A continued focus on affordable housing, support for K-12 schools and combatting climate change are among the issues he said he would prioritize if elected governor.

Ferguson’s campaign quickly went on the attack Thursday, releasing an ad with Pro-Choice Washington’s Executive Director Kia Guarino, Ironworkers Local 86 Political Director Heather Kurtenbach, and IBEW Local 46 Director of Government Affairs Nicole Grant, criticizing Mullet as “completely out of touch.”

They criticized him for voting against a bill to protect health care data, his past positions on increasing the minimum wage, and for taking campaign donations from corporations.

His tax-averse remarks come as critics of the state’s cap-and-trade program aimed at curbing carbon emissions say it is sharply driving up fuel prices, and as a payroll tax that has drawn opposition is about to take effect in July to fund a new long-term care program.

“The long-term care payroll tax is the case in point,” he said. 

He noted when the plan was put forward in 2019 in the Legislature, “I made it very clear that I didn’t think the people I represented in east King County would support it. And now I’m really confident, statewide, it definitely does not have support.” Mullet said he has backed alternative proposals, modeled on an Oregon program, to help lower-wage workers save for retirement.

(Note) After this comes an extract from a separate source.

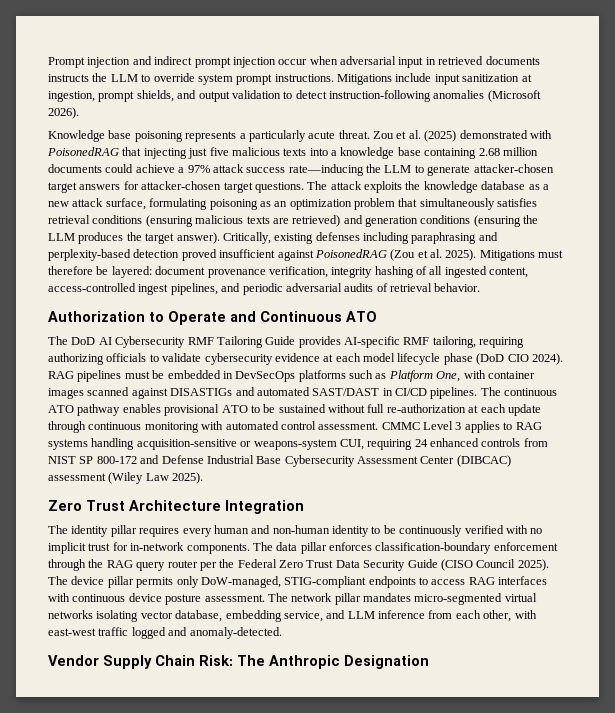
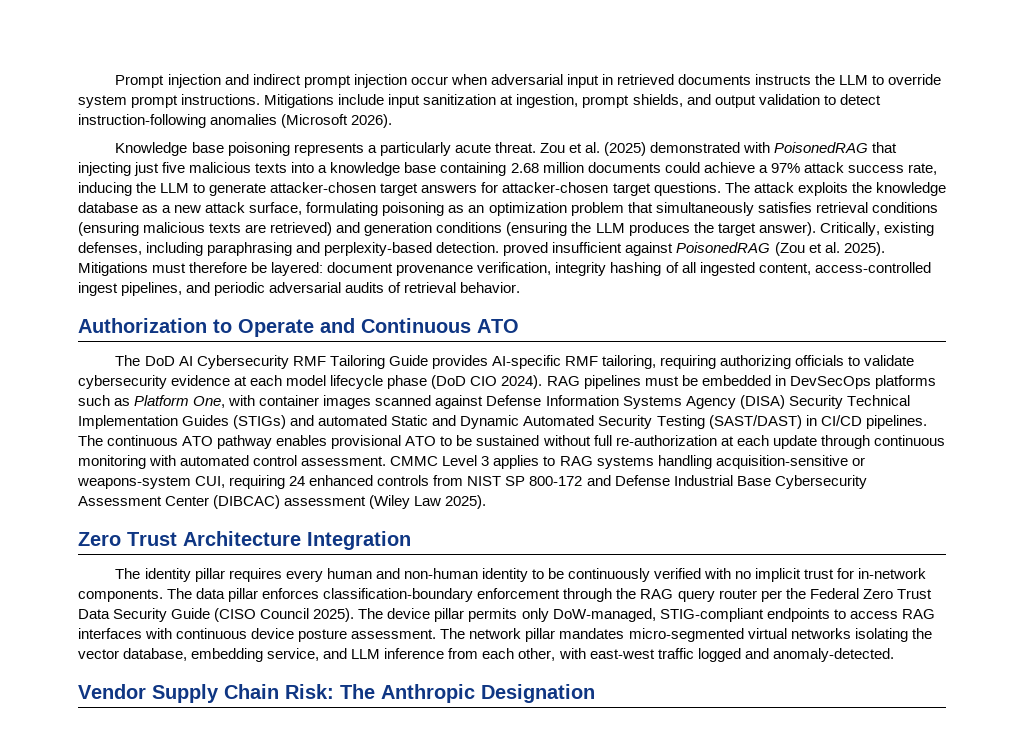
[288,164,364,176] rate—inducing -> [907,163,937,175] [78,182,132,196] rate, inducing
[315,232,360,241] defenses -> [78,242,142,255] defenses,
[133,249,180,258] detection -> [436,242,500,253] detection.
[170,387,380,396] DISASTIGs and automated SAST/DAST -> [486,395,910,409] [78,415,802,429] Defense Information Systems Agency (DISA) Security Technical Implementation Guides (STIGs) and automated Static and Dynamic Automated Security Testing (SAST/DAST)
(139, 616) none -> [911,628,932,639] the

With cap-and-trade, Mullet pointed to an unsuccessful bill he sponsored this year to keep the cost of the pollution allowances at the core of the program no more than 20% above prices seen in California’s carbon market. Prices there have been lower than in Washington.

Under Washington’s program, companies that emit carbon dioxide into the air, like oil refineries, need to buy the allowances at auctions. The state held its second auction this week. Critics say residents are bearing the burden of companies passing on the cost of the allowances.

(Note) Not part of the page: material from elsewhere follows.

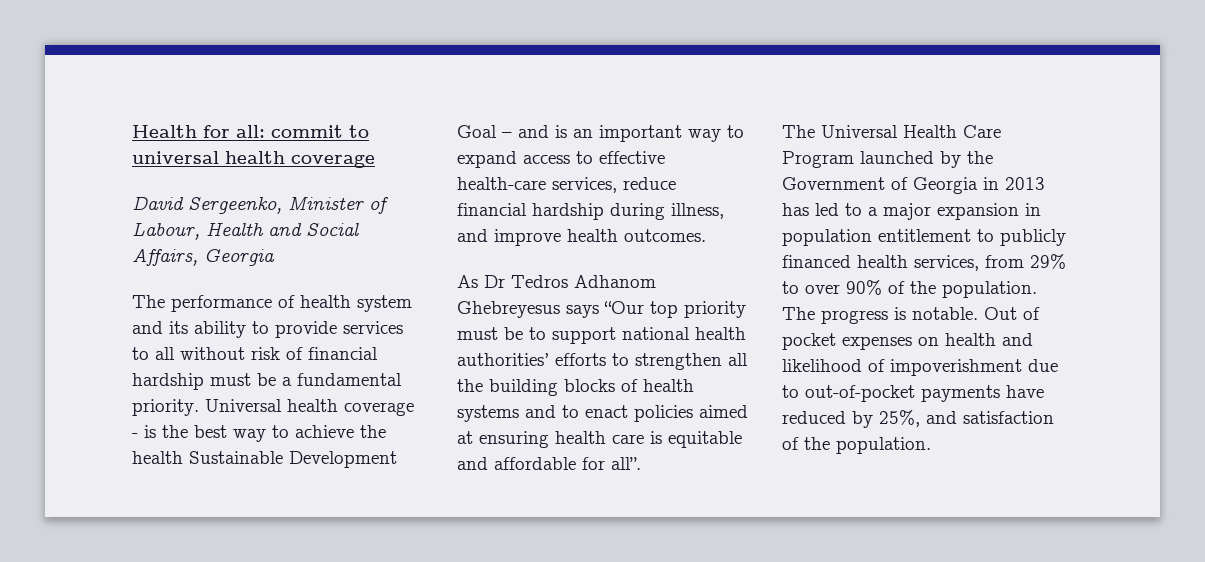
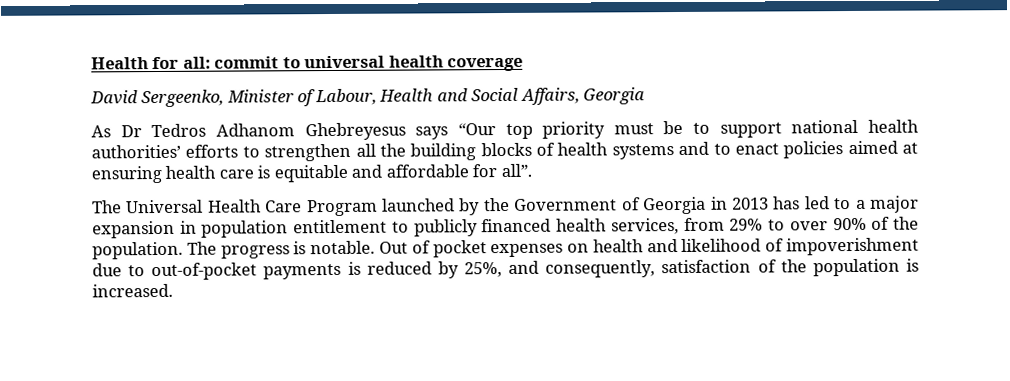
[132,295,412,312] [132,321,403,338] [132,347,378,360] [132,373,402,390] [132,399,414,416] [132,425,386,442] [132,451,397,468] [457,125,744,142] [457,151,665,168] [457,177,676,193] [457,203,724,220] [457,229,706,246] // The performance of health system and its ability to provide services to all without risk of financial hardship must be a fundamental priority. Universal health coverage - is the best way to achieve the health Sustainable Development Goal – and is an important way to expand access to effective health-care services, reduce financial hardship during illness, and improve health outcomes. -> (646, 96) none
[1006,385,1044,398] have -> [347,261,361,275] is
(957, 417) none -> [545,260,656,278] consequently,
[836,437,931,454] population. -> [812,258,919,277] [92,283,173,298] population is increased.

The state is also seeing revenue come in higher than expected from a capital gains tax that won the state Supreme Court’s blessing in a March ruling. Mullet didn’t vote for that tax, but said he would have been more open to the idea if the revenue went to property tax relief. Money from the tax is going to public schools, early childhood education and child care programs.

On housing, Mullet is “firmly against” rent control and said it is a “false premise” that limiting rent increases will lead to greater affordability. “When jurisdictions start passing rent control,” he said, “you can’t attract the money you need to attract to actually invest in building the housing.”

“We need to build more housing in the state of Washington,” he said. “That is the goal.”

Mullet flagged record sums of money directed toward housing in the latest state budget, as well as legislation to speed up permitting for construction as legislation he was proud of this year. 

As for addressing homelessness, he said greater state investment in tiny home villages is an example of a policy he would support. He said tiny homes offer a way to rapidly house people. Big picture, he sees building more homes and, in turn, pushing down housing costs as key to solving homelessness.

But he added: “We need something quick and short-term.”

“You can’t have people living in the public right-of-way,” he said, “our sidewalks, our parks, those places need to be safe for families.”

Will Mullet be able to make a compelling enough case to win over voters as he competes in a primary against two high-profile Democrats and as Republican candidates likely siphon away conservative ballots? He thinks so. “This is day one,” he said, adding that he has plans to travel all over the state campaigning.

As more voters learn his background, he said, “I am very optimistic they will be supportive and I think it’s going to close the gap.”